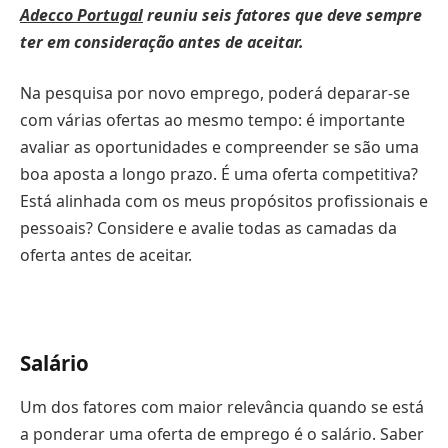
Adecco Portugal
reuniu seis fatores que deve sempre
ter em consideração antes de aceitar.
Na pesquisa por novo emprego, poderá deparar-se
com várias ofertas ao mesmo tempo: é importante
avaliar as oportunidades e compreender se são uma
boa aposta a longo prazo. É uma oferta competitiva?
Está alinhada com os meus propósitos profissionais e
pessoais? Considere e avalie todas as camadas da
oferta antes de aceitar.
Salário
Um dos fatores com maior relevância quando se está
a ponderar uma oferta de emprego é o salário. Saber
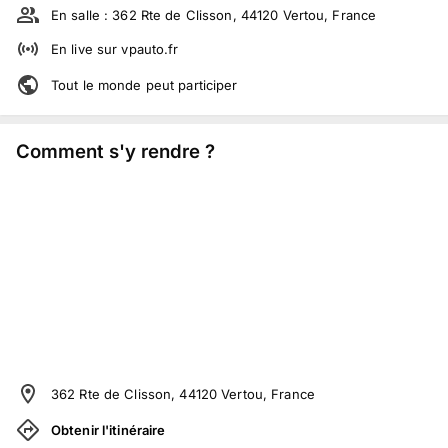
En salle :
362 Rte de Clisson, 44120 Vertou, France
En live
sur
vpauto.fr
Tout le monde peut participer
Comment s'y rendre ?
362 Rte de Clisson, 44120 Vertou, France
Obtenir l'itinéraire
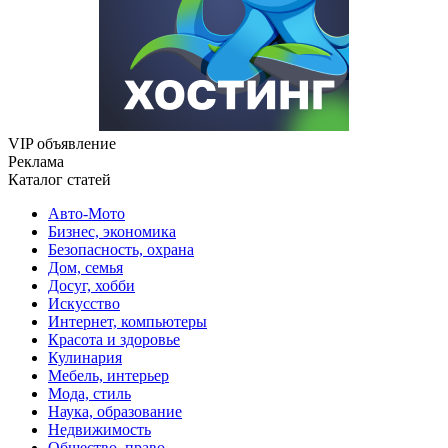
VIP объявление
Реклама
Каталог статей
Авто-Мото
Бизнес, экономика
Безопасность, охрана
Дом, семья
Досуг, хобби
Искусство
Интернет, компьютеры
Красота и здоровье
Кулинария
Мебель, интерьер
Мода, стиль
Наука, образование
Недвижимость
Общество, право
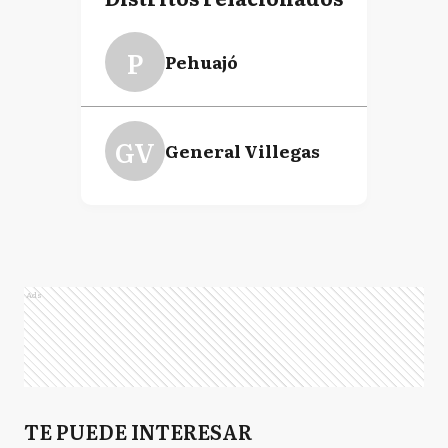
P
Pehuajó
GV
General Villegas
Ads
TE PUEDE INTERESAR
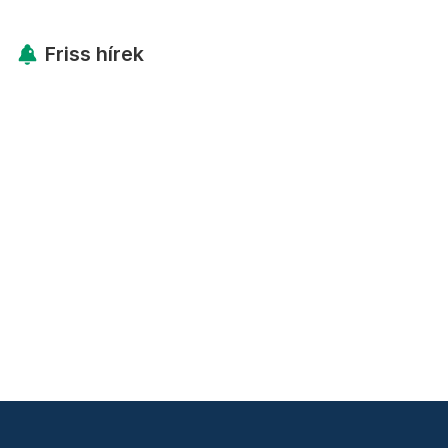
Friss hírek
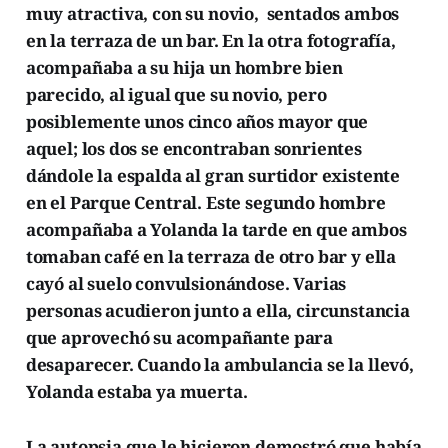
muy atractiva, con su novio, sentados ambos
en la terraza de un bar. En la otra fotografía,
acompañaba a su hija un hombre bien
parecido, al igual que su novio, pero
posiblemente unos cinco años mayor que
aquel; los dos se encontraban sonrientes
dándole la espalda al gran surtidor existente
en el Parque Central. Este segundo hombre
acompañaba a Yolanda la tarde en que ambos
tomaban café en la terraza de otro bar y ella
cayó al suelo convulsionándose. Varias
personas acudieron junto a ella, circunstancia
que aprovechó su acompañante para
desaparecer. Cuando la ambulancia se la llevó,
Yolanda estaba ya muerta.
La autopsia que le hicieron demostró que había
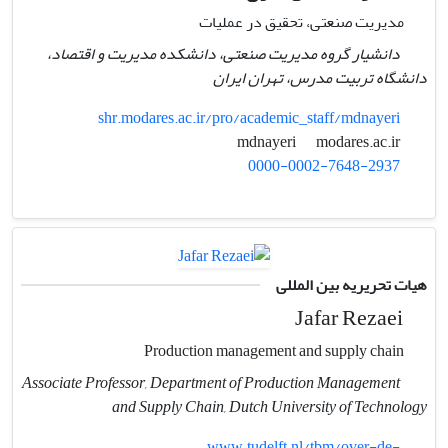
مدیریت صنعتی، تحقیق در عملیات
دانشیار گروه مدیریت صنعتی، دانشکده مدیریت و اقتصاد،
دانشگاه تربیت مدرس، تهران ایران
shr.modares.ac.ir/pro/academic_staff/mdnayeri
modares.ac.ir
mdnayeri
0000-0002-7648-2937
هیات تحریریه بین المللی
Jafar Rezaei
Production management and supply chain
Associate Professor, Department of Production Management
and Supply Chain, Dutch University of Technology
www.tudelft.nl/tbm/over-de-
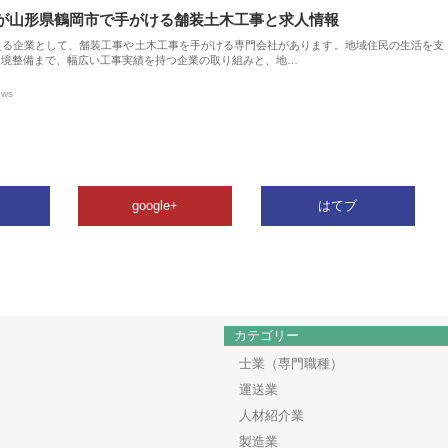
が山形県鶴岡市で手がける舗装土木工事と求人情報
える企業として、舗装工事や土木工事を手がける専門会社があります。地域住民の生活を支
環境整備まで、幅広い工事実績を持つ企業の取り組みと、地…
ews
google+
はてブ
カテゴリー
士業（専門職種）
運送業
人材紹介業
製造業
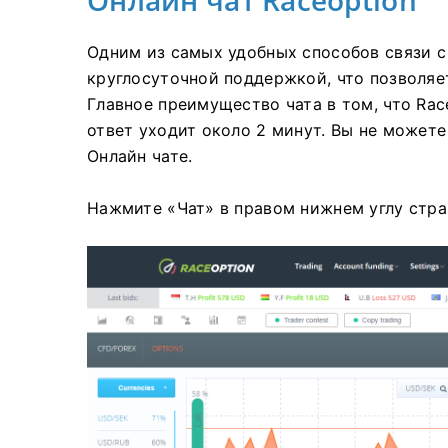
Онлайн чат Raceoption
Одним из самых удобных способов связи с 
круглосуточной поддержкой, что позволяе
Главное преимущество чата в том, что Rac
ответ уходит около 2 минут.
Вы не можете
Онлайн чате.
Нажмите «Чат» в правом нижнем углу стра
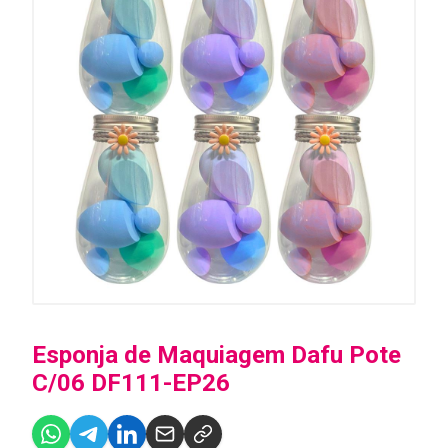
Esponja de Maquiagem Dafu Pote
C/06 DF111-EP26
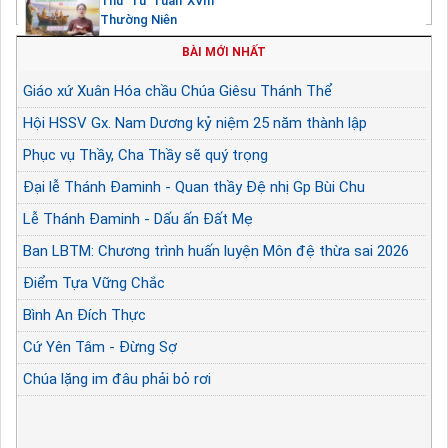
Thứ Tư Tuần XVIII
Thường Niên
BÀI MỚI NHẤT
Giáo xứ Xuân Hóa chầu Chúa Giêsu Thánh Thể
Hội HSSV Gx. Nam Dương kỷ niệm 25 năm thành lập
Phục vụ Thầy, Cha Thầy sẽ quý trọng
Đại lễ Thánh Đaminh - Quan thầy Đệ nhị Gp Bùi Chu
Lễ Thánh Đaminh - Dấu ấn Đất Mẹ
Ban LBTM: Chương trình huấn luyện Môn đệ thừa sai 2026
Điểm Tựa Vững Chắc
Bình An Đích Thực
Cứ Yên Tâm - Đừng Sợ
Chúa lặng im đâu phải bỏ rơi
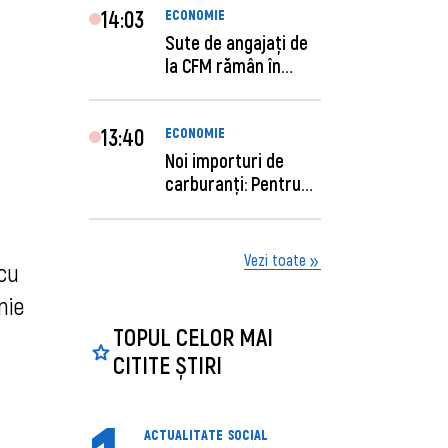
14:03
ECONOMIE
Sute de angajaţi de
la CFM rămân în
concediu forţat....
13:40
ECONOMIE
Noi importuri de
carburanți: Pentru
câte zile sunt su...
Vezi toate
 cu
nie
TOPUL CELOR MAI
CITITE ȘTIRI
ACTUALITATE
SOCIAL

■ Assignment
Every line above in which the word "terraza" occurs needs to be copied.

■ Your response
en la terraza de un bar. En la otra fotografía,
tomaban café en la terraza de otro bar y ella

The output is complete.